Congressmen Who Lobbied FCC Against Net Neutrality & Received Payoff 192
An anonymous reader writes "Ars Technica published an article Friday highlighting the results from research conducted by a money-in-politics watchdog regarding the 28 congressmen who sent a combined total of three letters to the FCC protesting against re-classifying the internet as a public utility. These 28 members of the U.S. House of Representatives 'received, on average, $26,832 from the "cable & satellite TV production & distribution" sector over a two-year period ending in December. According to the data, that's 2.3 times more than the House average of $11,651.' That's average. Actual amounts that the 28 received over a two year period ranged from $109,250 (Greg Walden, R-OR) to $0 (Nick Rahall, D-WV). Look at the list yourselves, and find your representative to determine how much legitimacy can be attributed to their stated concerns for the public."
I don't believe it! (Score:4, Interesting)
All this is, is confirmation of what everyone already knew in their gut, but try to ignore on a daily basis. This is just for something as "small" as net neutrality, use your imagination for more important issues.
Pretty much (Score:5, Interesting)
Re:Greg Walden (Score:2, Interesting)
Submit him to Bill Maher's #flipadistrict.
um (Score:5, Interesting)
So... donating to the campaigns of congressmen that'll vote for things you want is now bribery?

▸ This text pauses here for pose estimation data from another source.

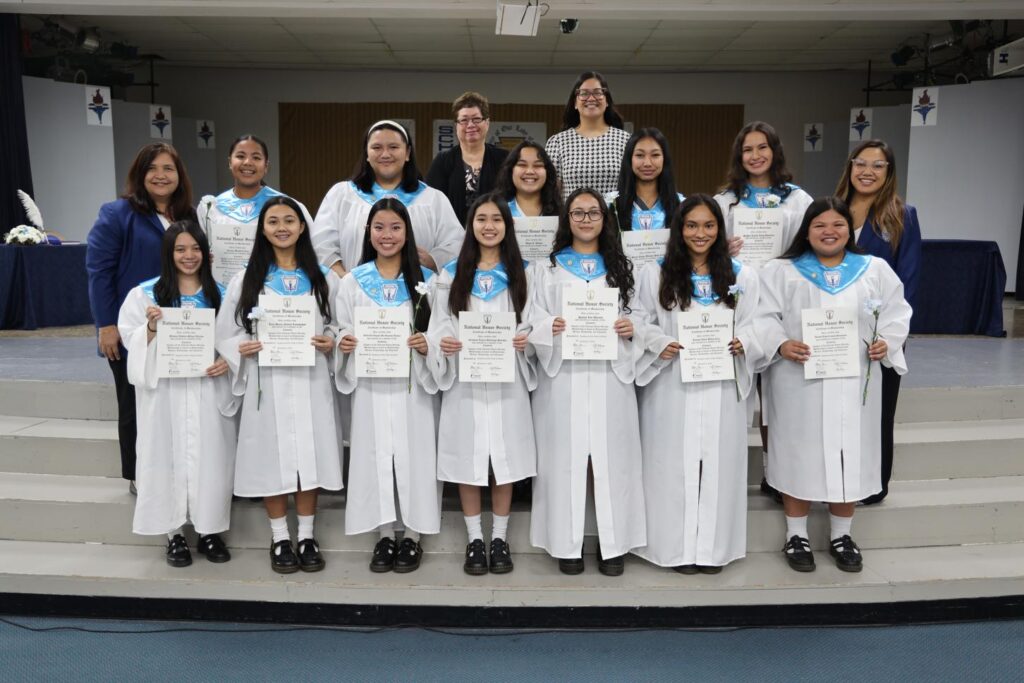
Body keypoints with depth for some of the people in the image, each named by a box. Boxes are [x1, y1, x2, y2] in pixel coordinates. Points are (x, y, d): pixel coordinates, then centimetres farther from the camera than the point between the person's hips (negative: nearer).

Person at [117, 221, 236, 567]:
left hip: (210, 391, 2)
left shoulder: (219, 295, 9)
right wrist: (151, 327, -17)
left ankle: (209, 531, 18)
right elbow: (134, 344, 2)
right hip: (165, 391, -1)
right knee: (169, 457, 2)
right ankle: (175, 534, 16)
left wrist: (229, 361, -9)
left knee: (211, 458, 3)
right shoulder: (145, 294, 3)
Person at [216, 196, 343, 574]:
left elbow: (340, 323, 11)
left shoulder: (324, 279, 6)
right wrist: (244, 348, -14)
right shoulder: (246, 279, 5)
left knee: (309, 455, 5)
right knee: (272, 457, 4)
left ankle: (307, 536, 20)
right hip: (267, 381, 0)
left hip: (310, 381, 0)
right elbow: (226, 333, 6)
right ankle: (280, 539, 19)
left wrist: (331, 342, -10)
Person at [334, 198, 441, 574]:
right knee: (376, 454, 6)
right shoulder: (353, 281, 7)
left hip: (413, 385, -1)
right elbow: (343, 332, 10)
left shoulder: (425, 280, 2)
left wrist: (428, 345, -17)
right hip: (371, 385, 1)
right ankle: (386, 535, 20)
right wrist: (343, 343, -12)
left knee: (414, 452, 3)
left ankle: (412, 535, 17)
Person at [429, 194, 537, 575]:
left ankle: (499, 538, 20)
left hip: (506, 379, 0)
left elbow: (532, 321, 5)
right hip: (464, 380, 0)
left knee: (505, 458, 5)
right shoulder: (452, 273, 7)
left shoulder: (521, 272, 8)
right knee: (469, 459, 4)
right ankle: (474, 539, 18)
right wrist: (443, 343, -19)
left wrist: (526, 339, -18)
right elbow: (439, 324, 4)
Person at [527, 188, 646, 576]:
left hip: (610, 374, 1)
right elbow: (533, 319, 6)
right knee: (565, 457, 1)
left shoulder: (620, 266, 14)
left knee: (611, 456, 1)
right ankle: (567, 544, 11)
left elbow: (636, 313, 12)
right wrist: (550, 327, -15)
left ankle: (613, 544, 11)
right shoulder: (548, 267, 12)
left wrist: (631, 327, -9)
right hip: (563, 374, -1)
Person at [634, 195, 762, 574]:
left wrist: (742, 344, -12)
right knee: (674, 465, 3)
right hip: (672, 389, -1)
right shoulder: (655, 274, 4)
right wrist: (660, 344, -15)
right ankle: (677, 546, 16)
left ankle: (713, 547, 19)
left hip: (722, 389, 2)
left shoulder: (742, 276, 10)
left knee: (719, 464, 5)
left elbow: (753, 326, 9)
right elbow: (642, 324, 4)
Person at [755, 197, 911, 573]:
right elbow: (763, 316, -3)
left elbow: (896, 313, 11)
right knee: (800, 457, 4)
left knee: (850, 456, 8)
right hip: (800, 383, -2)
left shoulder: (876, 270, 10)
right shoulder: (781, 271, 2)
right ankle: (796, 535, 18)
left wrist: (887, 343, -8)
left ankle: (841, 535, 25)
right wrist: (781, 344, -20)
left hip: (855, 383, 3)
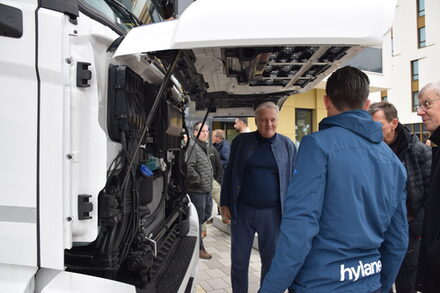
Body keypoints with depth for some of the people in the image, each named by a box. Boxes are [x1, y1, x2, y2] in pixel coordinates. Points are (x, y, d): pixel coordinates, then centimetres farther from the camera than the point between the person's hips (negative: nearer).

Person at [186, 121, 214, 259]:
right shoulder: (192, 146, -15)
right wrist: (198, 180, -18)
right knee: (198, 218, 2)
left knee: (205, 216, 19)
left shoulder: (204, 146, 17)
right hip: (197, 191, -9)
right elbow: (188, 166, -27)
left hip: (206, 190, 9)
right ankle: (199, 248, 15)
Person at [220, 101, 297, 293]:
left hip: (272, 213, 0)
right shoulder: (241, 142, 1)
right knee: (239, 261, 13)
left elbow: (293, 179, 6)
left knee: (271, 261, 13)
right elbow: (229, 174, 6)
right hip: (242, 210, 1)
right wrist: (225, 203, 3)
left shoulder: (287, 145, 1)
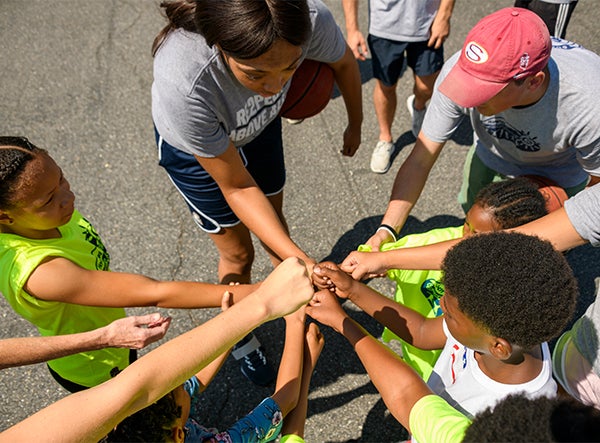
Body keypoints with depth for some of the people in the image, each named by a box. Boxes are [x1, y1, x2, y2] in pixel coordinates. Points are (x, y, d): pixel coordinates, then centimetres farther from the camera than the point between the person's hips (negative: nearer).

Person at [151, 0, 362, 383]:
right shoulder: (182, 85, -45)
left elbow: (344, 62, -10)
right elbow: (237, 187, -30)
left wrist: (356, 126, 5)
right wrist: (300, 259, -35)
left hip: (260, 126, 3)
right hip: (194, 147, -3)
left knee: (273, 220, 22)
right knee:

Look at their own god damned quoted data: http://maplight.org/us-congres... [maplight.org]
They donated to 397 members of the house out of 435 members which is 91%
Letter 1 was signed by 4
Letter 2 was signed by 20
Letter 3 was signed by 4
So we have a total of 28 signers.
So just random statistical chance would mean 91% * 28 = 26 of them would have received contributions.

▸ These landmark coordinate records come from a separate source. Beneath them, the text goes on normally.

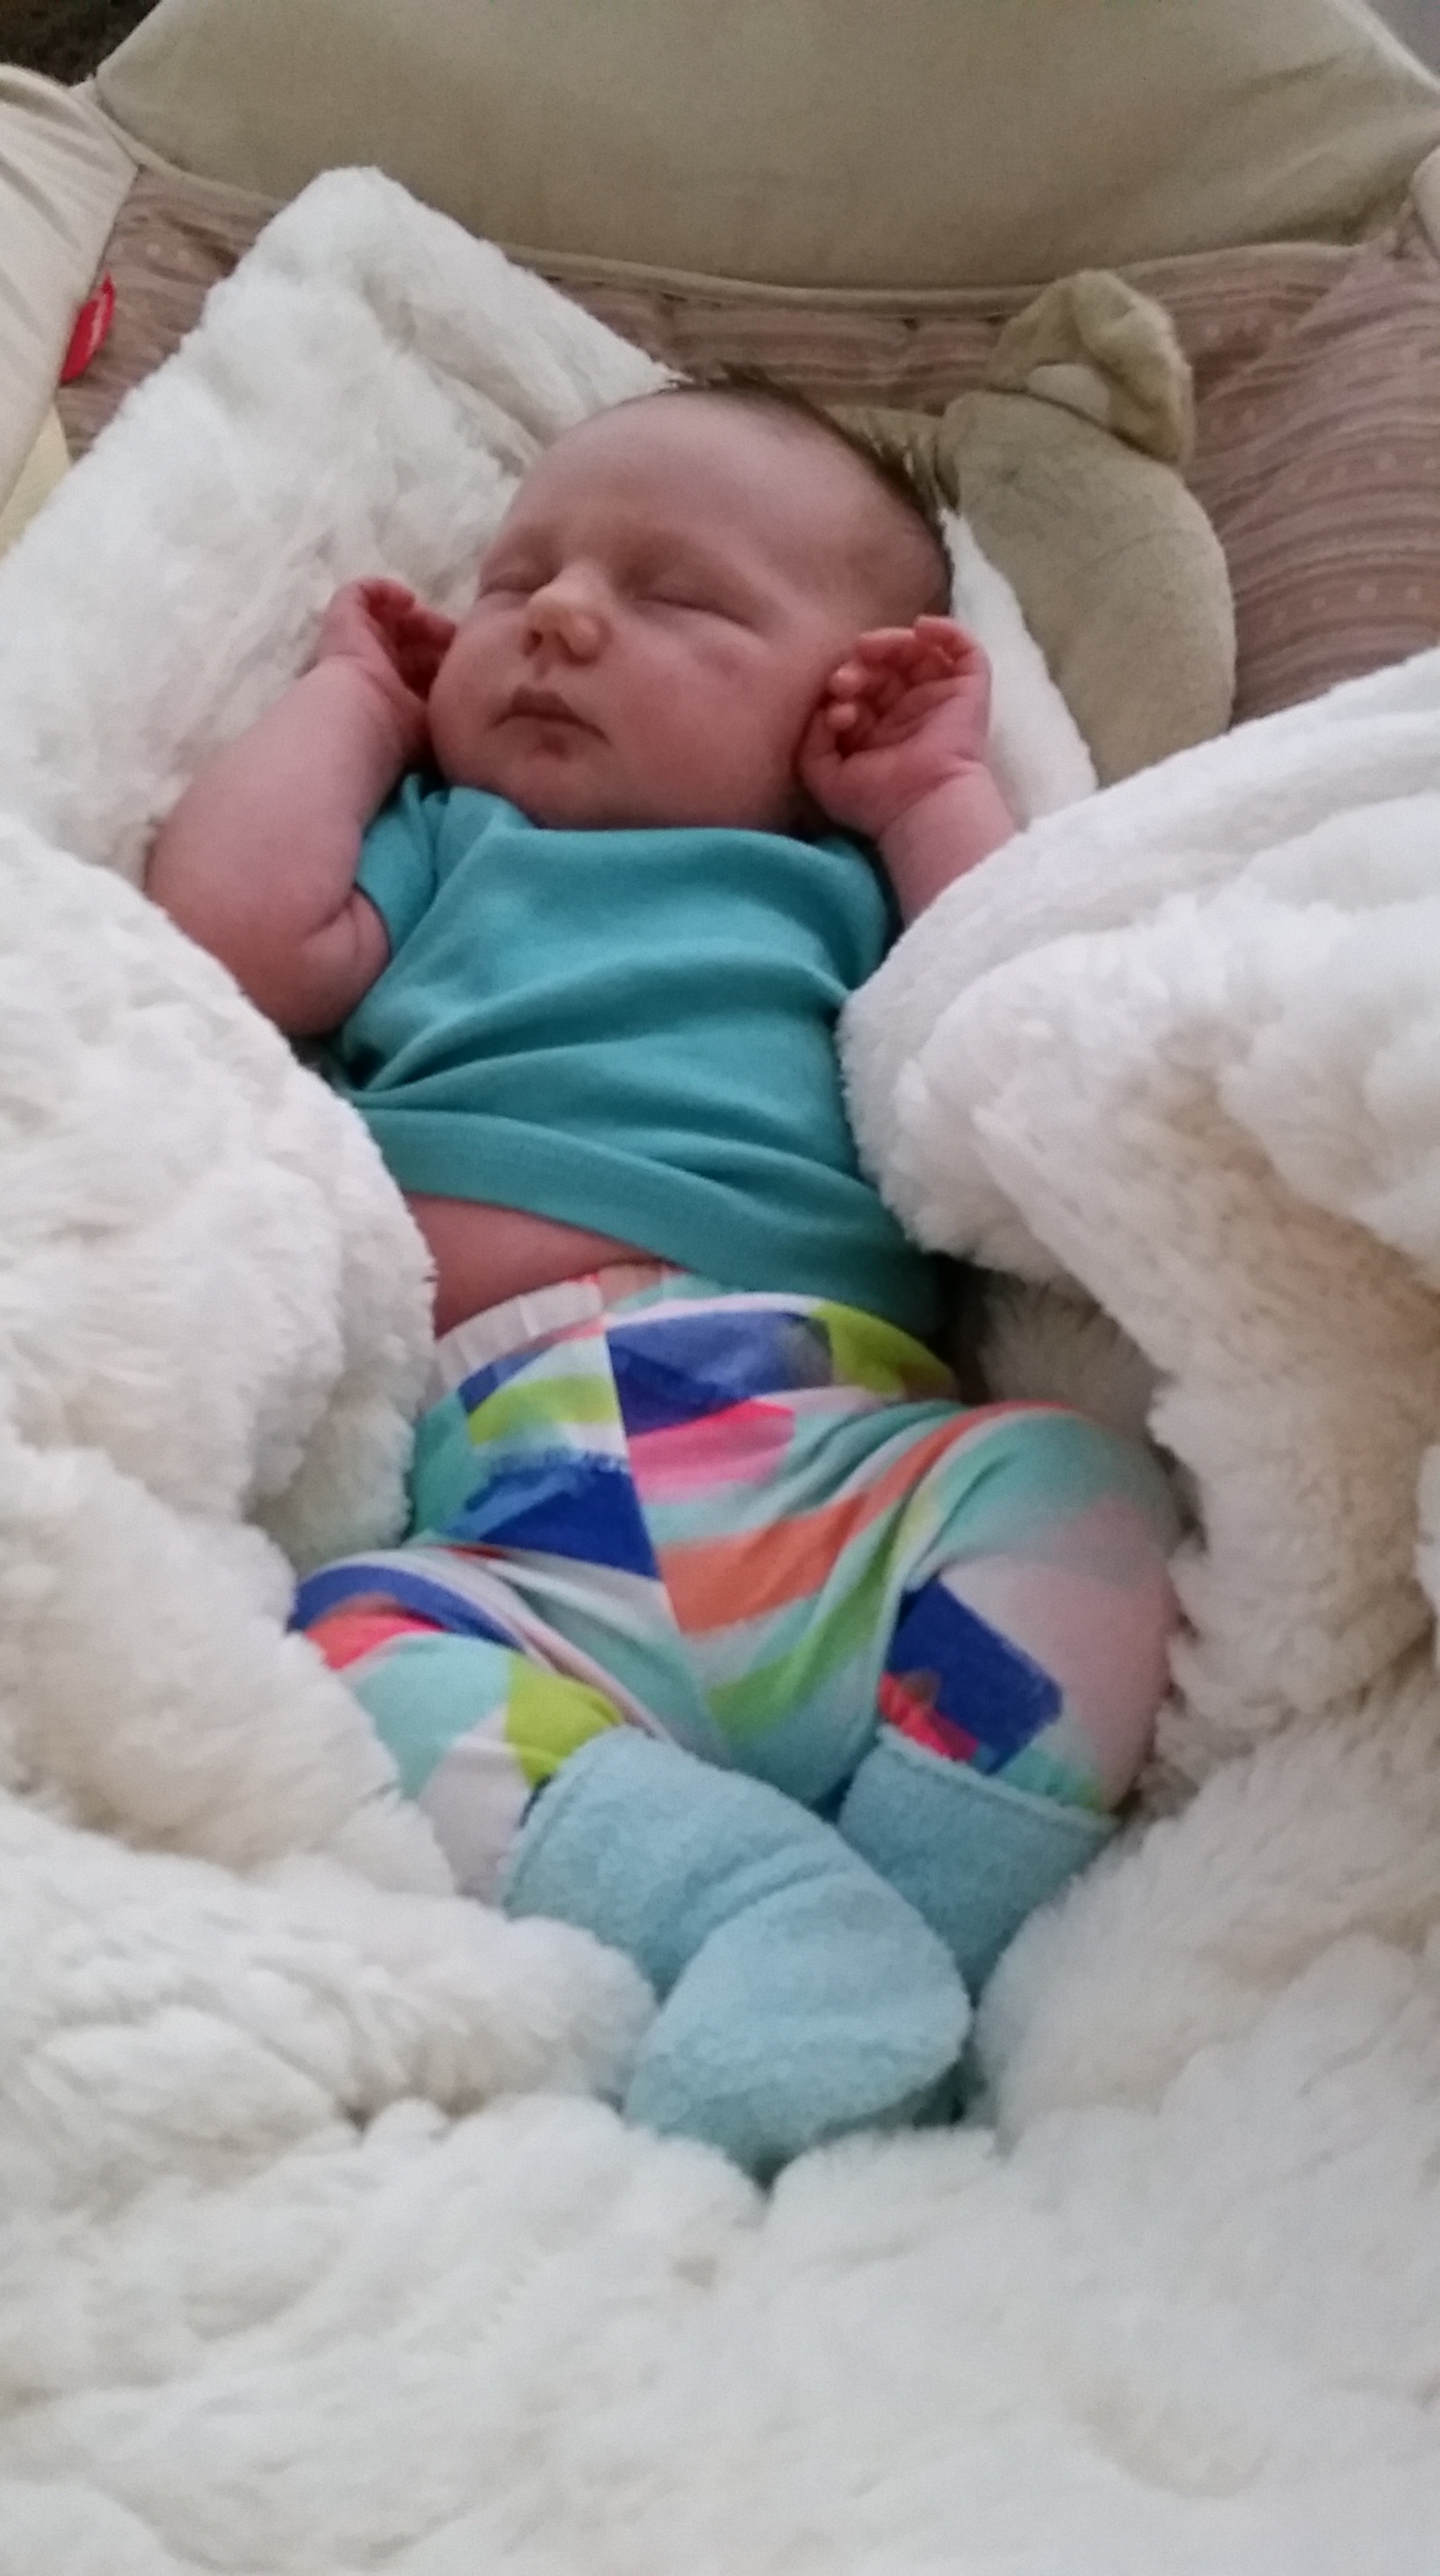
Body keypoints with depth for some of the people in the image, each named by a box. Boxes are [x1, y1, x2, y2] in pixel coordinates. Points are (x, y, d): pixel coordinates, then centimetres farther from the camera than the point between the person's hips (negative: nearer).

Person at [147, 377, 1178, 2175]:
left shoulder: (849, 884, 31)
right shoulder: (436, 848, 33)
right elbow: (235, 927, 11)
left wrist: (939, 798, 23)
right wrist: (353, 691, 27)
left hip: (854, 1476, 1)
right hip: (506, 1534, -1)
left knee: (1070, 1488, -27)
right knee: (347, 1652, -30)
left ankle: (907, 1941, -31)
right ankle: (758, 1906, -37)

27 received contributions, so the total is only off by 1 member or 3%.
Give me a break. Arstechnica is worse than FoxNews. Why does anyone even read that garbage?

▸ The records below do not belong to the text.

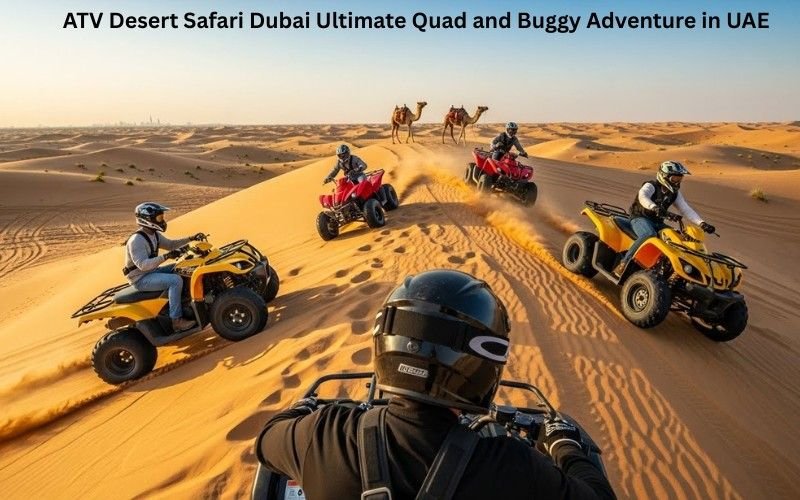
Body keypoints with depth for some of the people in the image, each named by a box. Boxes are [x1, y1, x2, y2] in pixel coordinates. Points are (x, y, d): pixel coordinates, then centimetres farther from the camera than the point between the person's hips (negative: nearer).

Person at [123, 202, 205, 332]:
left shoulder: (154, 234, 6)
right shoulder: (136, 240, -24)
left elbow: (170, 244, 20)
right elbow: (143, 264, -33)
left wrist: (191, 239, 9)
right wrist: (166, 256, -41)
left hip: (152, 271, 10)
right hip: (141, 279, -10)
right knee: (175, 280, -28)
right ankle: (177, 320, -25)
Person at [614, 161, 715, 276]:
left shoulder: (675, 192, 12)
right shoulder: (651, 186, -11)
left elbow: (686, 209, 8)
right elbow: (642, 196, -33)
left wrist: (701, 223, -7)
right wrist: (654, 207, -54)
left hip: (657, 222, 7)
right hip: (640, 218, -7)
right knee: (649, 235, -38)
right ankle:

I despise ALL politicians, and I fully support net neutrality, but this "story" is a joke.
Re:Pretty much (Score:5, Interesting)
I actually look at what money candidates receive and who paid it. If the people lavishing money on them are my enemy then I tend to vote for the other candidate. All too often though the other candidate is also taking big payouts from the same bastards. It's hard to win when both candidates are bought.